Mr Lim’s comments came as figures released last week by the Manpower Ministry showed that 11,560 workers were laid off last year, slightly more than the 11,010 in 2012. Overall, the top reason for redundancy was the restructuring of business processes, reflecting the ongoing productivity drive. This affected 40 per cent of workers laid off last year, up from 37 per cent in 2012, the MOM said.

Senior Regional Economist at Barclays Leong Wai Ho felt Mr Lim’s May Day Message was an “apt reminder that global competition is intensifying”. “As wage costs rise due to the labour tightening and the ageing of our workforce, along comes pressure for workers to be ever more productive and value adding,” he added.

DBS Senior Economist Irvin Seah, meanwhile, noted that it remains to be seen whether the tight labour market will slacken in, say, the case of a recession.
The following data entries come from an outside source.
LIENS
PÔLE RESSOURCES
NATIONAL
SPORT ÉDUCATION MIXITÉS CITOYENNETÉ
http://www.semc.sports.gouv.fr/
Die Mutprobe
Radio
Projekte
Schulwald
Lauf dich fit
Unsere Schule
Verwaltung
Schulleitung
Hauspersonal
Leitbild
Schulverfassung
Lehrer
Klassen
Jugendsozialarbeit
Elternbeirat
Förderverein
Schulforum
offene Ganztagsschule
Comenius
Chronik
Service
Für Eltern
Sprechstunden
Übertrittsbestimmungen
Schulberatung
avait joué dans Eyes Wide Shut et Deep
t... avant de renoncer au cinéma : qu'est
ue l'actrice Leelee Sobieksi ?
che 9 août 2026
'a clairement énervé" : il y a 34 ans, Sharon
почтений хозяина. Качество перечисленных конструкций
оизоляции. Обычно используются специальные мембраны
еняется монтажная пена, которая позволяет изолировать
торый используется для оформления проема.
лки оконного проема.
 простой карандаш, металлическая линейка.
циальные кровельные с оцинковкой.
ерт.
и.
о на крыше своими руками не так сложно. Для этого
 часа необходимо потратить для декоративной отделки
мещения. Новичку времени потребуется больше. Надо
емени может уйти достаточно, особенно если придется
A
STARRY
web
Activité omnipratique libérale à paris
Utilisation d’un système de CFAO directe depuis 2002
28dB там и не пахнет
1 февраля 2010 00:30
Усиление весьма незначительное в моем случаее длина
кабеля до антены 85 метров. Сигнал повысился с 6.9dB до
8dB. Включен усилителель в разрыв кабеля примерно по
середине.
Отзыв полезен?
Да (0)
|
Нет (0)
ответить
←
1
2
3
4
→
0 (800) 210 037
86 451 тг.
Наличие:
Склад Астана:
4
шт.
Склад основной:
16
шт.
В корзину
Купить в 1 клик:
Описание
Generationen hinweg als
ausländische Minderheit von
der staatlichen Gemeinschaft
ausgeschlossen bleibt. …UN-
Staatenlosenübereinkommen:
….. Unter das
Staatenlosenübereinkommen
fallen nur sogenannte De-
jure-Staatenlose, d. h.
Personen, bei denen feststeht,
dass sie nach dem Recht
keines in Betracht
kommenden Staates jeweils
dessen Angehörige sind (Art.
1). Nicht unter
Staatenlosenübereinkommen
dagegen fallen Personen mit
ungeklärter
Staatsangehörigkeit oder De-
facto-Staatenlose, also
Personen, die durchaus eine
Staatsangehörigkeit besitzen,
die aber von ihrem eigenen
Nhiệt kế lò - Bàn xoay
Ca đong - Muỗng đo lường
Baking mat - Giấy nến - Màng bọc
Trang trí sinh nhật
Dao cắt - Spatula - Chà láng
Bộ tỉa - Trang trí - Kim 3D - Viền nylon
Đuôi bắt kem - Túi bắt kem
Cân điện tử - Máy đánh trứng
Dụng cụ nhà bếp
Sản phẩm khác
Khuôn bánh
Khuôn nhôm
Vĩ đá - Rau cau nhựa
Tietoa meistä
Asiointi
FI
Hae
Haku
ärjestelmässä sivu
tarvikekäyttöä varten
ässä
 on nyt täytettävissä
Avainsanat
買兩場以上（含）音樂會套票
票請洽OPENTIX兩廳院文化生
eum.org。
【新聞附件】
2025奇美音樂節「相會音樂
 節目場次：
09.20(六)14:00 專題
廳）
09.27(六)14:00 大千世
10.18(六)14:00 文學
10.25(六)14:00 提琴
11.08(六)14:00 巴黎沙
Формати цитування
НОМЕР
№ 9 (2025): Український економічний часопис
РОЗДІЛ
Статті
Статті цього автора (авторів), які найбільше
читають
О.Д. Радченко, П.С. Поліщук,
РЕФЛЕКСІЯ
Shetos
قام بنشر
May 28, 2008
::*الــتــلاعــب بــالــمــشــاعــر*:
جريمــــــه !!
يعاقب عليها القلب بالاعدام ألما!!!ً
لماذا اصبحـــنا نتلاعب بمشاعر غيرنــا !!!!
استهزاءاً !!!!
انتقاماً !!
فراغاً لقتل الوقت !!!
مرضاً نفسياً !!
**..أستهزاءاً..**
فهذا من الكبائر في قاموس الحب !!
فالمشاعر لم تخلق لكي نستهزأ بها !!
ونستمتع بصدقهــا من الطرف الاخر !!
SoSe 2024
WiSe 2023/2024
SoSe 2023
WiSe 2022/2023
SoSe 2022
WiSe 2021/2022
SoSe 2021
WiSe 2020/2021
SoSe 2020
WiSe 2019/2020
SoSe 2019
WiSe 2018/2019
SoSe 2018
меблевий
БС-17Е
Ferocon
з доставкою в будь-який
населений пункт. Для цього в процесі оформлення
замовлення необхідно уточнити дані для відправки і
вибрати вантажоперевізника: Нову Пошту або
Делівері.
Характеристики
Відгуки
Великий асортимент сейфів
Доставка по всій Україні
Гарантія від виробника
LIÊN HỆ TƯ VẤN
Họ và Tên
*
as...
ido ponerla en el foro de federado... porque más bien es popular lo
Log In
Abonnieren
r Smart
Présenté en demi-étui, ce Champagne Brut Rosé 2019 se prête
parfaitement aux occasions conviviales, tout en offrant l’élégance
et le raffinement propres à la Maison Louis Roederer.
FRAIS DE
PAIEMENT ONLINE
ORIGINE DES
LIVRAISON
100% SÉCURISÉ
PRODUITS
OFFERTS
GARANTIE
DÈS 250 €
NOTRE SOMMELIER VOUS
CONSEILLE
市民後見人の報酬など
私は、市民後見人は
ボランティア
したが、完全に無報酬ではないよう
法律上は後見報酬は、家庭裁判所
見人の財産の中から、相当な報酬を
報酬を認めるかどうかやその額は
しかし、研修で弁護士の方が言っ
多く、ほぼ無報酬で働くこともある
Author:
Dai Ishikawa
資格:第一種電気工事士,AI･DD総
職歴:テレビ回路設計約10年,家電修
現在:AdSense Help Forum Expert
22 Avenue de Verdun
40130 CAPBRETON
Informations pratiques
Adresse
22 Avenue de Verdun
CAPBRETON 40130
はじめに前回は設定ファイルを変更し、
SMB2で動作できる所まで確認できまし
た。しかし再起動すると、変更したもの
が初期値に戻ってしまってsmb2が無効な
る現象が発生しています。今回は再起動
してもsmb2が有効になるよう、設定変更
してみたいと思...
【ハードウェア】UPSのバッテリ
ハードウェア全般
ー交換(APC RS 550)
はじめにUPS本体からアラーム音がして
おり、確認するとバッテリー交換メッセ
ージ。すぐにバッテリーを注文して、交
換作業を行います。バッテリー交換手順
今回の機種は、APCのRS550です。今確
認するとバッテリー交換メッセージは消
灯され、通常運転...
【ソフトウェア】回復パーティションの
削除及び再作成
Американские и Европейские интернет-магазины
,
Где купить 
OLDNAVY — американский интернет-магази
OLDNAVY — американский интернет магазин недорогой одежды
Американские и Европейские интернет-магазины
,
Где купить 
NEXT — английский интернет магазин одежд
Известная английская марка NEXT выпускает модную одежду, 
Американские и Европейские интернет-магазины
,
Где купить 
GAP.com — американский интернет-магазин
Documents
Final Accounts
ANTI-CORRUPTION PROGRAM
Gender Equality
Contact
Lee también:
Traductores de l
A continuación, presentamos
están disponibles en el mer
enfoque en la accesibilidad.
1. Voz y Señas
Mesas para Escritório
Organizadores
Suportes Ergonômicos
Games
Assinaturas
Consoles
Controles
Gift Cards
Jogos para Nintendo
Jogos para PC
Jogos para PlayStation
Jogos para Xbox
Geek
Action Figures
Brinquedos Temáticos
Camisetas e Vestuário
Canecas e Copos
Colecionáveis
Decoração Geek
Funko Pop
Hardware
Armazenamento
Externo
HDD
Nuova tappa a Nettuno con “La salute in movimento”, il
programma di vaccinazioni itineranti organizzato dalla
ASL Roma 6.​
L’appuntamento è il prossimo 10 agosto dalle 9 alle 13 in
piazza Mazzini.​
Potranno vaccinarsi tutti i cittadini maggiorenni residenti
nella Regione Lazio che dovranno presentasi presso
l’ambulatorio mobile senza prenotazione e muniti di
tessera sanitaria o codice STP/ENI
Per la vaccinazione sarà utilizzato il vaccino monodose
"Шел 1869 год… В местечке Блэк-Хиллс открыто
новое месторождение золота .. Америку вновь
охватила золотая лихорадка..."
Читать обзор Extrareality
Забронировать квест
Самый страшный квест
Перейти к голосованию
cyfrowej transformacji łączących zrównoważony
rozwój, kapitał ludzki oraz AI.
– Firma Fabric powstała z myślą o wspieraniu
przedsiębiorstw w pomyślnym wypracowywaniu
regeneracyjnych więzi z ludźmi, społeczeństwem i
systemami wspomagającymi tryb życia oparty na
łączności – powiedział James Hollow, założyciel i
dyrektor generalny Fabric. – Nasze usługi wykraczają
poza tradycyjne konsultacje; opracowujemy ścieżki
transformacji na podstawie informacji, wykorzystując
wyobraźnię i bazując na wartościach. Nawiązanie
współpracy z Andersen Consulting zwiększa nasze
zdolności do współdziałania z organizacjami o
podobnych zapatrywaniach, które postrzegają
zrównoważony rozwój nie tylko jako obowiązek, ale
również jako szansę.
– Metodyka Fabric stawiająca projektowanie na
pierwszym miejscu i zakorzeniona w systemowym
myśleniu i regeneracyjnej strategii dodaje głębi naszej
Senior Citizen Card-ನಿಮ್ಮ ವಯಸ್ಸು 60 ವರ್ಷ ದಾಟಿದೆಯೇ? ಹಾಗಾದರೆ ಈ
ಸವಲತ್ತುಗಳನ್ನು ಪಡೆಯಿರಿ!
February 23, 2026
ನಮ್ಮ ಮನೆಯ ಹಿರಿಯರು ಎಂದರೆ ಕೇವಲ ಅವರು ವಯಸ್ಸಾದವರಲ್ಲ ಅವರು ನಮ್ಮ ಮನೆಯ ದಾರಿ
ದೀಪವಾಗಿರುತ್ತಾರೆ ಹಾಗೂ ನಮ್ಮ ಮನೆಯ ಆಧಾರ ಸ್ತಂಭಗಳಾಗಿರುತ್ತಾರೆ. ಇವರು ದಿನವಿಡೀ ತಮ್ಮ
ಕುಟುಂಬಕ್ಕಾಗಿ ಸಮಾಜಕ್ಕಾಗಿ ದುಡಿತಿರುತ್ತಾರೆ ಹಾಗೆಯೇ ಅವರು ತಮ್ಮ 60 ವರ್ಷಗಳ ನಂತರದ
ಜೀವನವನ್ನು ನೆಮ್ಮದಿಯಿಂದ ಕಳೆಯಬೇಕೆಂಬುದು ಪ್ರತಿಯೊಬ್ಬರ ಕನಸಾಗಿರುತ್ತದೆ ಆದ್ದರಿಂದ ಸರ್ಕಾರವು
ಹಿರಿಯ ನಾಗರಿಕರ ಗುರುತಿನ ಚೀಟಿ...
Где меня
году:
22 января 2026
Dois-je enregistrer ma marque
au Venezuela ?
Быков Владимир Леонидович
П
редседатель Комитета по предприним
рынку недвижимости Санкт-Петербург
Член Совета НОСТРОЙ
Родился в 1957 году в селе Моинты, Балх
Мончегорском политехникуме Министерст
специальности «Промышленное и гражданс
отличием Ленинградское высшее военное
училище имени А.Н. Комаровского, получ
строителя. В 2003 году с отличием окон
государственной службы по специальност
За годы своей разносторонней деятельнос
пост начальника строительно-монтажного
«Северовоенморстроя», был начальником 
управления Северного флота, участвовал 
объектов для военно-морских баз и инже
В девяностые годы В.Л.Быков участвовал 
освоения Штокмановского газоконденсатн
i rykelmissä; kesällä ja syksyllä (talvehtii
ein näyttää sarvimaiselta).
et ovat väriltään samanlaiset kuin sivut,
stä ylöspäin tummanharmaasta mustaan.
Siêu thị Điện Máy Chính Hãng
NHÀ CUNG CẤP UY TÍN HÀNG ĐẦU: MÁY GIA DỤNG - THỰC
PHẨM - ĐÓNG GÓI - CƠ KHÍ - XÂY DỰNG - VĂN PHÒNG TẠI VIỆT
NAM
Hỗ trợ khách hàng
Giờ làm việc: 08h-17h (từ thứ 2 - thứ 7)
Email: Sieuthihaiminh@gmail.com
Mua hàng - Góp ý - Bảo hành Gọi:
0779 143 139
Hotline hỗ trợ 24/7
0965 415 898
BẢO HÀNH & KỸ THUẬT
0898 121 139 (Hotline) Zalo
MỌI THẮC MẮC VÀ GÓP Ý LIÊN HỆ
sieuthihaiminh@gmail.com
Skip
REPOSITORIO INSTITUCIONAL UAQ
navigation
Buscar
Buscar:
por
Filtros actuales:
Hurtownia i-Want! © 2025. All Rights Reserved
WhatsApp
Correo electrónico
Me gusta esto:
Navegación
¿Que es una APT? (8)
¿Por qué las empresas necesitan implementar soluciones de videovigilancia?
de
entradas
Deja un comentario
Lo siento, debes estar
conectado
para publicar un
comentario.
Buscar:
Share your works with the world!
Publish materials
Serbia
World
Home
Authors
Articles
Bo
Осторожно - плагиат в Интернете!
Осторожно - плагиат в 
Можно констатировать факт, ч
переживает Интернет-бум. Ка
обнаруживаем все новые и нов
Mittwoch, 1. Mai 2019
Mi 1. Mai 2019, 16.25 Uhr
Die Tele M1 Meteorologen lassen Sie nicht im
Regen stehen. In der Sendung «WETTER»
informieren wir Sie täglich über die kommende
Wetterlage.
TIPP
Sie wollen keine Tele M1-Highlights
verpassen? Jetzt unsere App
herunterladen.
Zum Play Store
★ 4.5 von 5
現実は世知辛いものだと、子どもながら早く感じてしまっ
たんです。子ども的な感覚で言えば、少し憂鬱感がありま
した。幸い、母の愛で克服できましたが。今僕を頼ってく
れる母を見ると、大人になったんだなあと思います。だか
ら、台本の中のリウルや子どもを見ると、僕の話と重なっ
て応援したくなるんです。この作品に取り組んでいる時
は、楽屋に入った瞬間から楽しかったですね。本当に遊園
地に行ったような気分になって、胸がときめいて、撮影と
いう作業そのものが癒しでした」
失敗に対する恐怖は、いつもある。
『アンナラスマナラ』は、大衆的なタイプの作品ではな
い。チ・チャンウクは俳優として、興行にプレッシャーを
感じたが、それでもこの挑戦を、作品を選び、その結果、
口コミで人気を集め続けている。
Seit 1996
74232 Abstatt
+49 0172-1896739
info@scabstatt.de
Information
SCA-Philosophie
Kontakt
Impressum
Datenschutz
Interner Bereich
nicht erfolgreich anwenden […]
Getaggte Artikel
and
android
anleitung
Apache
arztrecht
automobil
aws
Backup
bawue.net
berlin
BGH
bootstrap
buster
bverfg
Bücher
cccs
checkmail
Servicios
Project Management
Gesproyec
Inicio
However, from a structural perspective, the population is ageing and the foreign labour policy is tighter, so the labour market will remain “persistently tight for many years to come”. On unemployment from the restructuring, Mr Seah noted that the only way to mitigate this is to reskill and retrain workers so they remain employable.

On the tight labour market, Deputy General Secretary of the Amalgamated Union of Public Employees Yeo Chun Fing noted that workers may be more stressed as employers push for higher productivity.

In his message, Mr Lim also said that as the Republic strives to become a more advanced economy, it must also strive to be “a nation of better customers and better people”. He urged Singaporeans to treat service workers as equals: “The globalised world thrives on mutual dependency, mutual support and mutual acceptance. Good services beget good customers, and good customers beget good services,” he said.

Executive Secretary of the Healthcare Services Employees’ Union Patrick Tay noted that his union members want their customers — patients and their families — to treat healthcare staff with respect and honour. But the mindset change will not be an easy task, he said, noting that expectations are high. “It takes everyone to join hands to make Singapore more gracious and a great place to live and to work in,” he added.